MATERIAL FOR THIS TASK -
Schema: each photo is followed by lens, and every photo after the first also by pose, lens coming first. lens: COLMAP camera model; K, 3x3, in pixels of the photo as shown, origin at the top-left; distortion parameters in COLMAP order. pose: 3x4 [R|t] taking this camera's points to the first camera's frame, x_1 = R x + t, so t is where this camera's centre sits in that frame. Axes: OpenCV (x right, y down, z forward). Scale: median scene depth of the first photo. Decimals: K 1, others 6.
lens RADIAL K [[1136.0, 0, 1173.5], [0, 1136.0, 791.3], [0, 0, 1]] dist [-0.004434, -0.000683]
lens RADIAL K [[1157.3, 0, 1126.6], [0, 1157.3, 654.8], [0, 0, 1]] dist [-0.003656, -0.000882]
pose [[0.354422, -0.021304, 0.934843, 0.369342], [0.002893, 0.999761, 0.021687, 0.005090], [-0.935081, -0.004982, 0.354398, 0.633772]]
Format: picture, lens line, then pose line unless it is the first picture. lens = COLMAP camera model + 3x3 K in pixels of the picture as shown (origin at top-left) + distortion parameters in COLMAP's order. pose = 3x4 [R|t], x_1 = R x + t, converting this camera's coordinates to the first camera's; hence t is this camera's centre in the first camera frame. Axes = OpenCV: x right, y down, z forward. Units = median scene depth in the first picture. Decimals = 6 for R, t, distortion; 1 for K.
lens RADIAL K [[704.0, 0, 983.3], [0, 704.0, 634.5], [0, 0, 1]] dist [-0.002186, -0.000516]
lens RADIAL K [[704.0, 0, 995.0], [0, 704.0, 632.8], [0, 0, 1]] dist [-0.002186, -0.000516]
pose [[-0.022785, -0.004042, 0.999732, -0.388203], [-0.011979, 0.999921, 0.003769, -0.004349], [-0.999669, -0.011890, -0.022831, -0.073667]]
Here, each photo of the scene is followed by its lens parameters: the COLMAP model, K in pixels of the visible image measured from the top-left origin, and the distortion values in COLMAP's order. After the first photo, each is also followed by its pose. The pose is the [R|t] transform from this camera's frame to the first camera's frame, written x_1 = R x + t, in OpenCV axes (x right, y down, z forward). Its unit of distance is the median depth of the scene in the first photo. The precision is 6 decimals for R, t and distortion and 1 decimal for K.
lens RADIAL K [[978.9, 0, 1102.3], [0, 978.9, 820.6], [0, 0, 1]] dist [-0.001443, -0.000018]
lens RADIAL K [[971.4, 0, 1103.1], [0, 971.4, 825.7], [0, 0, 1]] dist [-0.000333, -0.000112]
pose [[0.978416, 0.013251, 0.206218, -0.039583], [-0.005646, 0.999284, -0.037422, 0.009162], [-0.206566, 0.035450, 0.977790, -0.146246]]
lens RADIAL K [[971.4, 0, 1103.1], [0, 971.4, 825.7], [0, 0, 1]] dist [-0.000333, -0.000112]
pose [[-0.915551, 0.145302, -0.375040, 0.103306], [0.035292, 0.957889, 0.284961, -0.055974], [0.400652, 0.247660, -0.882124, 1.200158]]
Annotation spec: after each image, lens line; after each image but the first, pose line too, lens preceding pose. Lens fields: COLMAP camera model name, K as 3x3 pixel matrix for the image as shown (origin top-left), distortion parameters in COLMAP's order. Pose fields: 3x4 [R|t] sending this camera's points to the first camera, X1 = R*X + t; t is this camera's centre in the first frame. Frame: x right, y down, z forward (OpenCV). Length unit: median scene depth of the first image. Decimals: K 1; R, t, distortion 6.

TASK REQUIREMENTS - For this exercise, restate each of the entries without any deviation.

ANSWER BOX -
Schema: each photo is followed by lens, and every photo after the first also by pose, lens coming first. lens: COLMAP camera model; K, 3x3, in pixels of the photo as shown, origin at the top-left; distortion parameters in COLMAP order. pose: 3x4 [R|t] taking this camera's points to the first camera's frame, x_1 = R x + t, so t is where this camera's centre sits in that frame. Axes: OpenCV (x right, y down, z forward). Scale: median scene depth of the first photo. Decimals: K 1, others 6.
lens RADIAL K [[1136.0, 0, 1173.5], [0, 1136.0, 791.3], [0, 0, 1]] dist [-0.004434, -0.000683]
lens RADIAL K [[1157.3, 0, 1126.6], [0, 1157.3, 654.8], [0, 0, 1]] dist [-0.003656, -0.000882]
pose [[0.354422, -0.021304, 0.934843, 0.369342], [0.002893, 0.999761, 0.021687, 0.005090], [-0.935081, -0.004982, 0.354398, 0.633772]]
Format: picture, lens line, then pose line unless it is the first picture. lens = COLMAP camera model + 3x3 K in pixels of the picture as shown (origin at top-left) + distortion parameters in COLMAP's order. pose = 3x4 [R|t], x_1 = R x + t, converting this camera's coordinates to the first camera's; hence t is this camera's centre in the first camera frame. Axes = OpenCV: x right, y down, z forward. Units = median scene depth in the first picture. Decimals = 6 for R, t, distortion; 1 for K.
lens RADIAL K [[704.0, 0, 983.3], [0, 704.0, 634.5], [0, 0, 1]] dist [-0.002186, -0.000516]
lens RADIAL K [[704.0, 0, 995.0], [0, 704.0, 632.8], [0, 0, 1]] dist [-0.002186, -0.000516]
pose [[-0.022785, -0.004042, 0.999732, -0.388203], [-0.011979, 0.999921, 0.003769, -0.004349], [-0.999669, -0.011890, -0.022831, -0.073667]]
Here, each photo of the scene is followed by its lens parameters: the COLMAP model, K in pixels of the visible image measured from the top-left origin, and the distortion values in COLMAP's order. After the first photo, each is also followed by its pose. The pose is the [R|t] transform from this camera's frame to the first camera's frame, written x_1 = R x + t, in OpenCV axes (x right, y down, z forward). Its unit of distance is the median depth of the scene in the first photo. The precision is 6 decimals for R, t and distortion and 1 decimal for K.
lens RADIAL K [[978.9, 0, 1102.3], [0, 978.9, 820.6], [0, 0, 1]] dist [-0.001443, -0.000018]
lens RADIAL K [[971.4, 0, 1103.1], [0, 971.4, 825.7], [0, 0, 1]] dist [-0.000333, -0.000112]
pose [[0.978416, 0.013251, 0.206218, -0.039583], [-0.005646, 0.999284, -0.037422, 0.009162], [-0.206566, 0.035450, 0.977790, -0.146246]]
lens RADIAL K [[971.4, 0, 1103.1], [0, 971.4, 825.7], [0, 0, 1]] dist [-0.000333, -0.000112]
pose [[-0.915551, 0.145302, -0.375040, 0.103306], [0.035292, 0.957889, 0.284961, -0.055974], [0.400652, 0.247660, -0.882124, 1.200158]]
Annotation spec: after each image, lens line; after each image but the first, pose line too, lens preceding pose. Lens fields: COLMAP camera model name, K as 3x3 pixel matrix for the image as shown (origin top-left), distortion parameters in COLMAP's order. Pose fields: 3x4 [R|t] sending this camera's points to the first camera, X1 = R*X + t; t is this camera's centre in the first frame. Frame: x right, y down, z forward (OpenCV). Length unit: median scene depth of the first image. Decimals: K 1; R, t, distortion 6.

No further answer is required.